(Saved data entries)
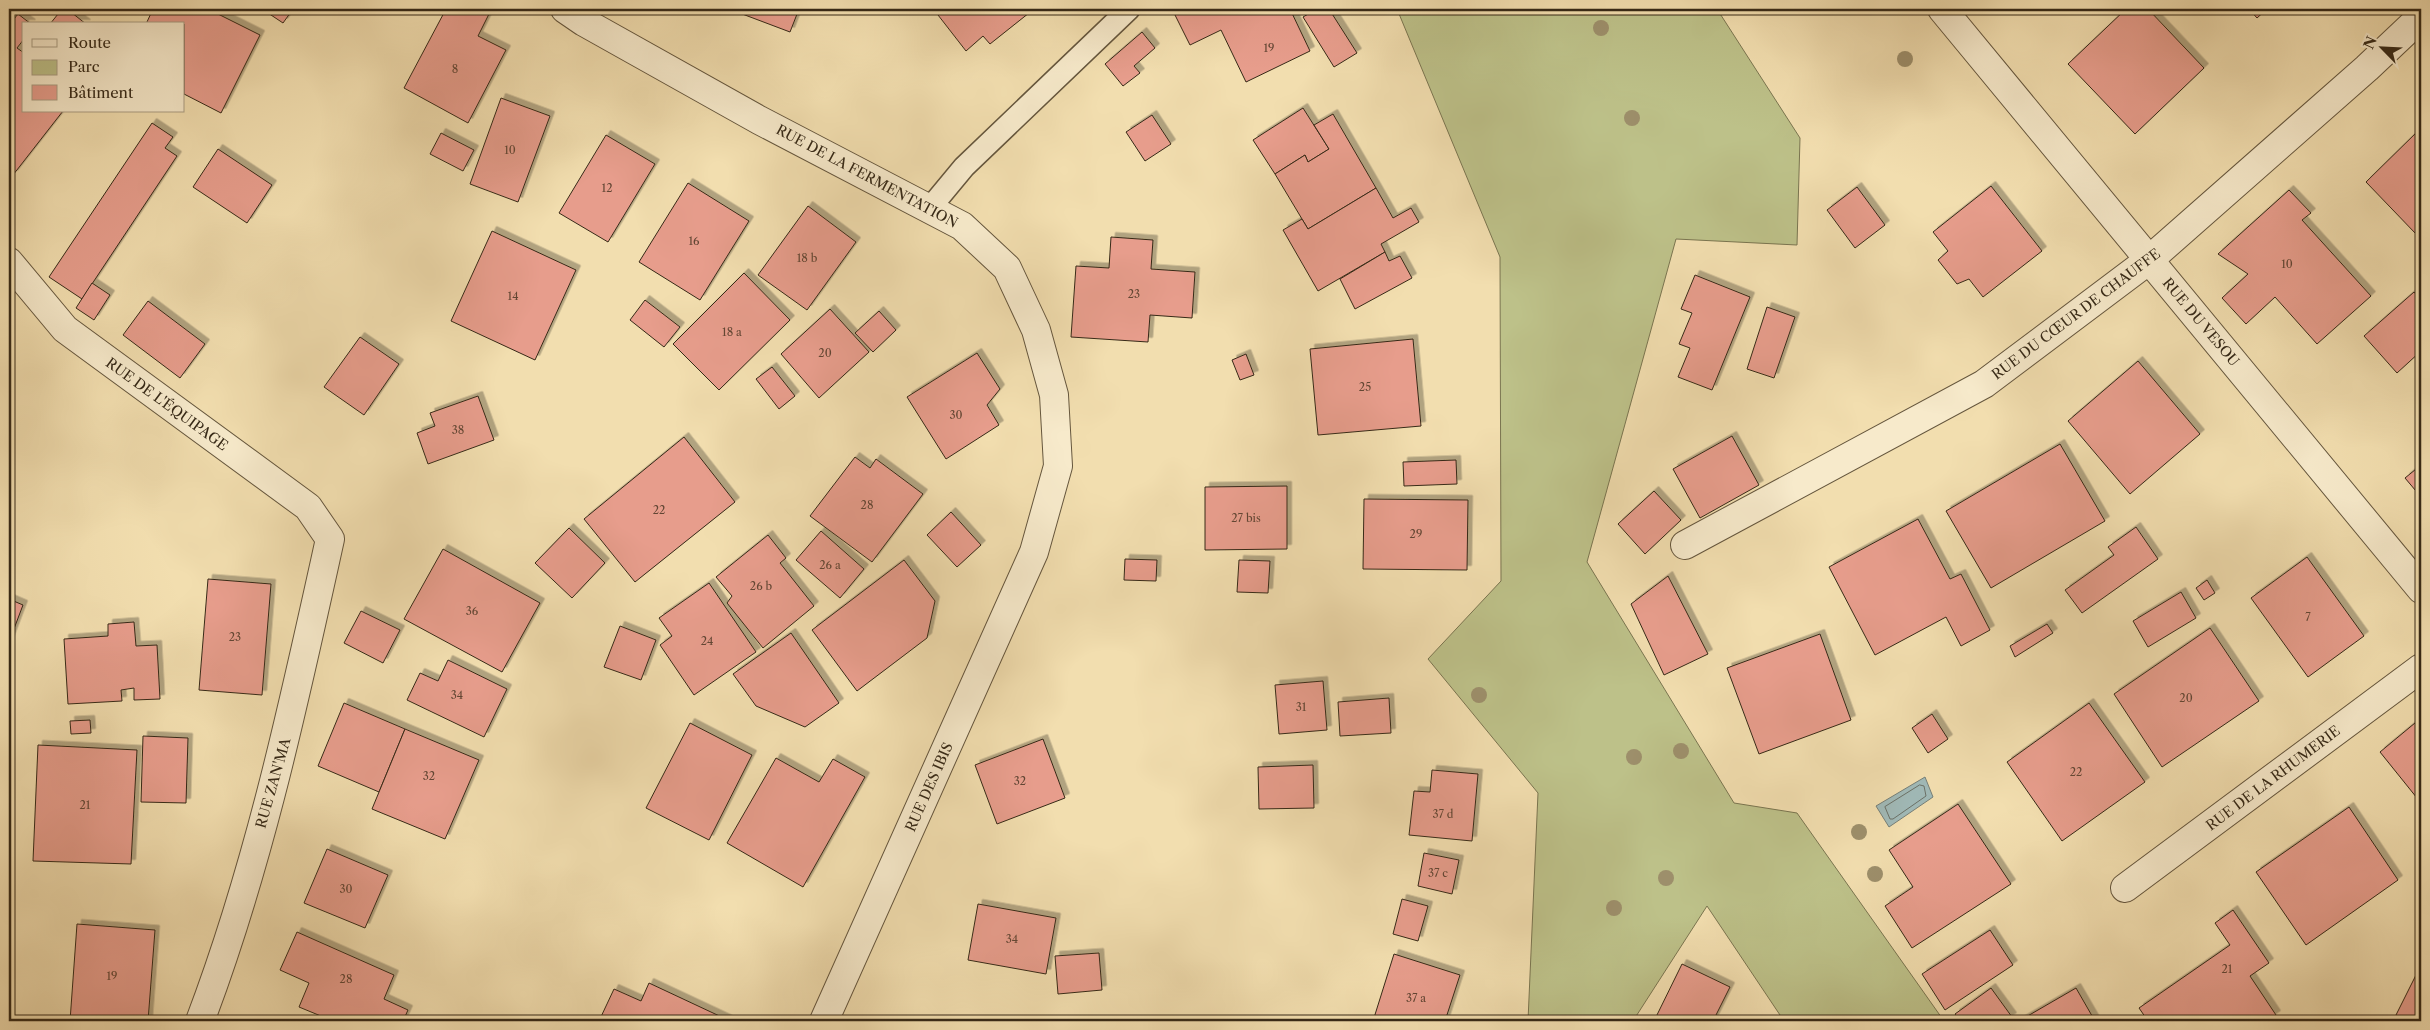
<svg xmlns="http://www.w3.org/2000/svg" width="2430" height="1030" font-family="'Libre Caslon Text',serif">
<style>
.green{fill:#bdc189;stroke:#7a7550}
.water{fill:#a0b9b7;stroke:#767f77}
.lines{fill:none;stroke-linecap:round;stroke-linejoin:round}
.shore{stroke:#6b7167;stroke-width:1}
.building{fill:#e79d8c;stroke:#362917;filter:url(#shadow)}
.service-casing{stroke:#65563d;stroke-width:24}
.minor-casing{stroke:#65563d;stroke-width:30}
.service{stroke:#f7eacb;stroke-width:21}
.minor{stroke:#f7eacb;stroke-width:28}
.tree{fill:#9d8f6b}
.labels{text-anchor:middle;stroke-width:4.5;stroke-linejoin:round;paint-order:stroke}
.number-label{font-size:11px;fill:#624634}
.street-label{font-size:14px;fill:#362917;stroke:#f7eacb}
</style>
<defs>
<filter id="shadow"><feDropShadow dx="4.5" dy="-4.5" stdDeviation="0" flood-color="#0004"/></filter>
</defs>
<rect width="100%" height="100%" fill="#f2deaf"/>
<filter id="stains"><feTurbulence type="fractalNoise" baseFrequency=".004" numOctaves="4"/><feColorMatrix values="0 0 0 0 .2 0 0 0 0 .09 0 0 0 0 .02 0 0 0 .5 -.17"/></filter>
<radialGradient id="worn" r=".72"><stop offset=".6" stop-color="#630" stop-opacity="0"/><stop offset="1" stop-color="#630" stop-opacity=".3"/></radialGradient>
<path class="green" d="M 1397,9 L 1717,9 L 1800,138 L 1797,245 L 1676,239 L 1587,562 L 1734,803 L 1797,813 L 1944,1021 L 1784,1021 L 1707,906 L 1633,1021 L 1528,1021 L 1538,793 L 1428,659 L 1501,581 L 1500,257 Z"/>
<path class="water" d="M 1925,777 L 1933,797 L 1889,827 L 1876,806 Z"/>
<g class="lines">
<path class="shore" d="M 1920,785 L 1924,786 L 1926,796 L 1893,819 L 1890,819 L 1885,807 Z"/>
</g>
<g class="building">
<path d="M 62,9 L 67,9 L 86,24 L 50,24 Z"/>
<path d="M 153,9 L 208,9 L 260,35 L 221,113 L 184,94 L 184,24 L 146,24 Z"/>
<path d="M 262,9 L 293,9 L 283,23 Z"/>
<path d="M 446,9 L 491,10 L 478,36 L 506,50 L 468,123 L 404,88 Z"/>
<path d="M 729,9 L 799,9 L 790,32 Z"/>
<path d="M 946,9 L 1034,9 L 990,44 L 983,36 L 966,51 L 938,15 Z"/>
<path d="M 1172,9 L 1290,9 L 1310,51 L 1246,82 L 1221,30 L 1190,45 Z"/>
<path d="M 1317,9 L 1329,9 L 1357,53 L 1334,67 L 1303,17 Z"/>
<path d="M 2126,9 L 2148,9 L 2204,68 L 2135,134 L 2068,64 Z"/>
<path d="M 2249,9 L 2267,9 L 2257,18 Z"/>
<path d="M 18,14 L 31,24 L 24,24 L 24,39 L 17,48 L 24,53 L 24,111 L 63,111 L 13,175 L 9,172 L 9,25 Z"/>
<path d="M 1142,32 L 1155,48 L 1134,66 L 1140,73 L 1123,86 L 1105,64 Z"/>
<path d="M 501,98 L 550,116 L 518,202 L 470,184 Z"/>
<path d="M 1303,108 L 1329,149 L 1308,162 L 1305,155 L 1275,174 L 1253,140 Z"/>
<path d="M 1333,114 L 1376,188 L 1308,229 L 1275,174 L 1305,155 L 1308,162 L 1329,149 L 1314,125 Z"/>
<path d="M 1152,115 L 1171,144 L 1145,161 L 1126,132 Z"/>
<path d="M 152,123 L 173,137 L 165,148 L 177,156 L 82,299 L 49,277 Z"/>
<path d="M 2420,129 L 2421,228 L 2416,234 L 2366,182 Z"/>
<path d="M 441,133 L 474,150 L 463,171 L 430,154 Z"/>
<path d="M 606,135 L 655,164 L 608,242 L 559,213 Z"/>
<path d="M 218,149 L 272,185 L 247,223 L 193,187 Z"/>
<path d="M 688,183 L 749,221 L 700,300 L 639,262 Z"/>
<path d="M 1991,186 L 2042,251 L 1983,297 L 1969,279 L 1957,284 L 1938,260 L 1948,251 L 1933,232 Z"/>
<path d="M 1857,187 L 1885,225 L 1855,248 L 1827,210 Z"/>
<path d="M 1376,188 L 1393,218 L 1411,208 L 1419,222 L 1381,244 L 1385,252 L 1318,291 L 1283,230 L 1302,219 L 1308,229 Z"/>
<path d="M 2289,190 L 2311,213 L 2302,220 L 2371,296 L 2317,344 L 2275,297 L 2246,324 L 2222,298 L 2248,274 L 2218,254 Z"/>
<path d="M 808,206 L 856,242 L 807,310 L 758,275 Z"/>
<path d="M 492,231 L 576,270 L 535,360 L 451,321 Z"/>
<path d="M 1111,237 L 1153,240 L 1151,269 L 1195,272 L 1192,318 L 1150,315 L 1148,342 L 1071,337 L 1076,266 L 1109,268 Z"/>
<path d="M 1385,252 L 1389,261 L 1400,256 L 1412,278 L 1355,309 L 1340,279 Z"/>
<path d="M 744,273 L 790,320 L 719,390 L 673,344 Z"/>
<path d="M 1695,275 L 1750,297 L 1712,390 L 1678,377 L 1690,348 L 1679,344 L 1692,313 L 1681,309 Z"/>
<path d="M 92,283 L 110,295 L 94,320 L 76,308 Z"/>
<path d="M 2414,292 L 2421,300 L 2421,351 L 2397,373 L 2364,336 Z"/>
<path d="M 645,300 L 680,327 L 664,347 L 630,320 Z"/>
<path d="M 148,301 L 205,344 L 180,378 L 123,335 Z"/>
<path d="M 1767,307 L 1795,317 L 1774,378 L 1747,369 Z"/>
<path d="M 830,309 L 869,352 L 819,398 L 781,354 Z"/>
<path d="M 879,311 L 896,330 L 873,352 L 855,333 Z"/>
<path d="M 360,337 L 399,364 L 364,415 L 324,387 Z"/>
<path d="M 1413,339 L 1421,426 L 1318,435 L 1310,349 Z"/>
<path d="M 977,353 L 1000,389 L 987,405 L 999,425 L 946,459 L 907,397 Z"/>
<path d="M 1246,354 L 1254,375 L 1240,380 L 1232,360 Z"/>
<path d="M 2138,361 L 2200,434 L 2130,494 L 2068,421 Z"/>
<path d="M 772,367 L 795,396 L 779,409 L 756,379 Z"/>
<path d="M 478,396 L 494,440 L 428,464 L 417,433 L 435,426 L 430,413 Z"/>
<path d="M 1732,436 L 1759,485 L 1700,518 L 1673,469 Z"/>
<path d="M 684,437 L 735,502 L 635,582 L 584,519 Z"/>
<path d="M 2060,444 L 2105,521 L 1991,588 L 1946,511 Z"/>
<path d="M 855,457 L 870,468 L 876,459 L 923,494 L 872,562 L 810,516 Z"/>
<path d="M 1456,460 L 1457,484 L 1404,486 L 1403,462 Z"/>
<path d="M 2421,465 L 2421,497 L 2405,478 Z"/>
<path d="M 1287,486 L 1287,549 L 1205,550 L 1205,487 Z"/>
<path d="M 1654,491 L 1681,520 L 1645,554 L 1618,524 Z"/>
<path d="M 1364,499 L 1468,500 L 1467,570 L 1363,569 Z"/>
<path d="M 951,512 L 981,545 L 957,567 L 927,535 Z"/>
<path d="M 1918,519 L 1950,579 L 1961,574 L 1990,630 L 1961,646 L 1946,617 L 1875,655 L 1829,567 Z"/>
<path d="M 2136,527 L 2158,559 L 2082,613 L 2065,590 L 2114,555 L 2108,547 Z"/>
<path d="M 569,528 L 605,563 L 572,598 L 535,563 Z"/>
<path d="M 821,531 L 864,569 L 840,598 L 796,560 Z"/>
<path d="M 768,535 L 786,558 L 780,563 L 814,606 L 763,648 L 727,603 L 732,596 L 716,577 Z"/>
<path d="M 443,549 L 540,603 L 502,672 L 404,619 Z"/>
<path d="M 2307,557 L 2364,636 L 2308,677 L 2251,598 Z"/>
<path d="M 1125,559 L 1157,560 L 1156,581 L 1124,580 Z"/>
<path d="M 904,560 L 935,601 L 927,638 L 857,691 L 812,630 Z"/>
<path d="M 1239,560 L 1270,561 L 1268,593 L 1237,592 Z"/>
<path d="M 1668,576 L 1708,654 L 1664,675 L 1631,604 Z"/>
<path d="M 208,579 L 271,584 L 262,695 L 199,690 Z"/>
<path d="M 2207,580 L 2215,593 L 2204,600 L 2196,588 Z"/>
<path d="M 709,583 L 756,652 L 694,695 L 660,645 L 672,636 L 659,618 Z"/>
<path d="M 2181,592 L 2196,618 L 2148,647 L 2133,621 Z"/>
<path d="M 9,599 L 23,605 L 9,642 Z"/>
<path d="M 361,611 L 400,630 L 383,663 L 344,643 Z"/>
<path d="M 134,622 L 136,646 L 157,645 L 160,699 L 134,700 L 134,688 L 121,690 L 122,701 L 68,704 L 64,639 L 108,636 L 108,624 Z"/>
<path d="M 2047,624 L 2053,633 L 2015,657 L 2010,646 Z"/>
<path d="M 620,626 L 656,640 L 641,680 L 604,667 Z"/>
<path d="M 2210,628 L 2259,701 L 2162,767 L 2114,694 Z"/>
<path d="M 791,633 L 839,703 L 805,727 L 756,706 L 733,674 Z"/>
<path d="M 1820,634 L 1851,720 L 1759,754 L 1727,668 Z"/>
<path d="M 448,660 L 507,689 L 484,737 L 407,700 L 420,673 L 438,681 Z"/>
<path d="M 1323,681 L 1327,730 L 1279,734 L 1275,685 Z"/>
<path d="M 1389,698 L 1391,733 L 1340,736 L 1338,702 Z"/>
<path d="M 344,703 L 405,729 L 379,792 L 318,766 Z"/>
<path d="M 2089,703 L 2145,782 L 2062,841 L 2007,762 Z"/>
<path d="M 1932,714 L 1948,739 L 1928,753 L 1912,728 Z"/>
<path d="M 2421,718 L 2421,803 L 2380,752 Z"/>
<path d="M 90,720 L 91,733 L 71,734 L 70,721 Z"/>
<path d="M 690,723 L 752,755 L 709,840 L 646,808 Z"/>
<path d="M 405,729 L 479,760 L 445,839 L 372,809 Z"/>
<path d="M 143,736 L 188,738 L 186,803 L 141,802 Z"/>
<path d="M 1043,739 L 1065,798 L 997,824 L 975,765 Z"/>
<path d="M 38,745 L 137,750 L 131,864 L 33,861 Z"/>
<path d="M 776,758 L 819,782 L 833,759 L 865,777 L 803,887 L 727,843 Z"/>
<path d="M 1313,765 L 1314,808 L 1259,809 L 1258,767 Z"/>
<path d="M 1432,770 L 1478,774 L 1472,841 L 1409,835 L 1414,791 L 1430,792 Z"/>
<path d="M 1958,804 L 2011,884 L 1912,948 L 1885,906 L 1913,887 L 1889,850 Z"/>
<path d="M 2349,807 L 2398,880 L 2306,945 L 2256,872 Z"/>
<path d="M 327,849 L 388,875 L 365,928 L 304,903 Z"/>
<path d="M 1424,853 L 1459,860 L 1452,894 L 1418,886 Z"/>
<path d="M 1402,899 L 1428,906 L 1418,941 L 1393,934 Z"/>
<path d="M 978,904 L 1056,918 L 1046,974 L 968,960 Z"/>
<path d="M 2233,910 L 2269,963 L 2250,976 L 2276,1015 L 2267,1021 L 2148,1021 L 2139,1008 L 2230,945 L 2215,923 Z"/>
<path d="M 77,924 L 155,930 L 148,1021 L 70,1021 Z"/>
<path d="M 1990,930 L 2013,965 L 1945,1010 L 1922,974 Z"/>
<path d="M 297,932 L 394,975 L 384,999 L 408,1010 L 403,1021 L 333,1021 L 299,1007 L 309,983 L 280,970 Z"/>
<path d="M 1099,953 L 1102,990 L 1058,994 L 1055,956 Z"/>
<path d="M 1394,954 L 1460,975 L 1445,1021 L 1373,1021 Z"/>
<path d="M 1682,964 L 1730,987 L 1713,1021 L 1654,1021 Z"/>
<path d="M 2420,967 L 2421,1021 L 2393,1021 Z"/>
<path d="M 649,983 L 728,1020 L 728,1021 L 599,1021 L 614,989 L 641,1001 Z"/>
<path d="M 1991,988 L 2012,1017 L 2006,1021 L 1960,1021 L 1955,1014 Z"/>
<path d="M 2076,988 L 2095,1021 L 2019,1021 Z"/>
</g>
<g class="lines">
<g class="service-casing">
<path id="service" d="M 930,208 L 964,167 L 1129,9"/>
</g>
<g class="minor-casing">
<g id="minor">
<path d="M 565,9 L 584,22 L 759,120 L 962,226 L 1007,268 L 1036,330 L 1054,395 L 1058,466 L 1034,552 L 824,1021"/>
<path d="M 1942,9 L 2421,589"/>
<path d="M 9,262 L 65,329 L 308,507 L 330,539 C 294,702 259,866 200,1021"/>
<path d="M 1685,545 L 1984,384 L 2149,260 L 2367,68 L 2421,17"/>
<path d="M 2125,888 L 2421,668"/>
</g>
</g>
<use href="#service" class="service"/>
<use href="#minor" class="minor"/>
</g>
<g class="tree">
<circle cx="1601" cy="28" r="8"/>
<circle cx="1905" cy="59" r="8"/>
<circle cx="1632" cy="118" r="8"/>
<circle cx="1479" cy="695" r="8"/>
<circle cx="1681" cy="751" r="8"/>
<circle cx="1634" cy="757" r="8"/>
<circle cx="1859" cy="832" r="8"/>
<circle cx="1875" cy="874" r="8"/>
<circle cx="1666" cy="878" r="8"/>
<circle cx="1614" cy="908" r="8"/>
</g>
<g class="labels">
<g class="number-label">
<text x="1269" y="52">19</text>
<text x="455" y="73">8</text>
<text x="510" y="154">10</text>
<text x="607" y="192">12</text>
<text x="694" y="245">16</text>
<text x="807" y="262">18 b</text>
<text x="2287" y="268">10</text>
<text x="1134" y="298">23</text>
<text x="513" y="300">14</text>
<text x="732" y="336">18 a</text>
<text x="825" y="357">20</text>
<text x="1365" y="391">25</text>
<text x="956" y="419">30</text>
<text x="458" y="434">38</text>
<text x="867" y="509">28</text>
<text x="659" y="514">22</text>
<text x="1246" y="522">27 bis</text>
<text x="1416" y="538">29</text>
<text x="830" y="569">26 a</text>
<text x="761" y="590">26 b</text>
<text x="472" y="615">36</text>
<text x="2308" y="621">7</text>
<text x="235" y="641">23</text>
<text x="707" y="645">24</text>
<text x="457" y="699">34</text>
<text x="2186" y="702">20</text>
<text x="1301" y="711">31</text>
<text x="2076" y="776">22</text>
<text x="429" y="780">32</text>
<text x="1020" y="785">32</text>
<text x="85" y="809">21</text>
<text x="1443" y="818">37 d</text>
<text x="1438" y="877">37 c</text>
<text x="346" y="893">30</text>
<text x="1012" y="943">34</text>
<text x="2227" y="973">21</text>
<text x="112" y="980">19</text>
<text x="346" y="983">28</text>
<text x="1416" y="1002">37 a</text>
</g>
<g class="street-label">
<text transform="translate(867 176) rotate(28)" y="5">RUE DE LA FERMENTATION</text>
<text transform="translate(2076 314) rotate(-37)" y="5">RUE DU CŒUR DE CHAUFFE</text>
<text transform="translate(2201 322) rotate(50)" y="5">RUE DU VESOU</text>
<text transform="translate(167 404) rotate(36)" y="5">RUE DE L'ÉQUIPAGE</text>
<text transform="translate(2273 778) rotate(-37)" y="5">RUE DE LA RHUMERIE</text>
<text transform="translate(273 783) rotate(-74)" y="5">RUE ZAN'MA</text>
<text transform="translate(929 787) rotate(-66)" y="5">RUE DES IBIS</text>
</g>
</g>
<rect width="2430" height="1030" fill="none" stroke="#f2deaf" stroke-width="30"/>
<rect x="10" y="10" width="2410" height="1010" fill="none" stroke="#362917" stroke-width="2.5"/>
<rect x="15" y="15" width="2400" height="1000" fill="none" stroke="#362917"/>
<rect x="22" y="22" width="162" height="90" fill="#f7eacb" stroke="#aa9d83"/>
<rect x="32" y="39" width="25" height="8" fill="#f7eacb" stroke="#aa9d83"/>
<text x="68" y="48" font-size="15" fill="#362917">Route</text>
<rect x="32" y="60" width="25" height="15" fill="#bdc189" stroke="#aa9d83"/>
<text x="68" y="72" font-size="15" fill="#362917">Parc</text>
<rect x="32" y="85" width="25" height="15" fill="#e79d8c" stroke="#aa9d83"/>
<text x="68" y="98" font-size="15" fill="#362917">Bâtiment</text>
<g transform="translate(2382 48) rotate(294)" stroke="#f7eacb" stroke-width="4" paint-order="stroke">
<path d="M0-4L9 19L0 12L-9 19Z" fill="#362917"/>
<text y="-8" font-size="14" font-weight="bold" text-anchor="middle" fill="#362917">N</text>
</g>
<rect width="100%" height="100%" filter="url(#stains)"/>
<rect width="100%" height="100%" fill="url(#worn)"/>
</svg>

WORK TO BE COMPLETED: Scan the records above for the word "middle". Copy each line that has it.

OUTPUT:
.labels{text-anchor:middle;stroke-width:4.5;stroke-linejoin:round;paint-order:stroke}
<text y="-8" font-size="14" font-weight="bold" text-anchor="middle" fill="#362917">N</text>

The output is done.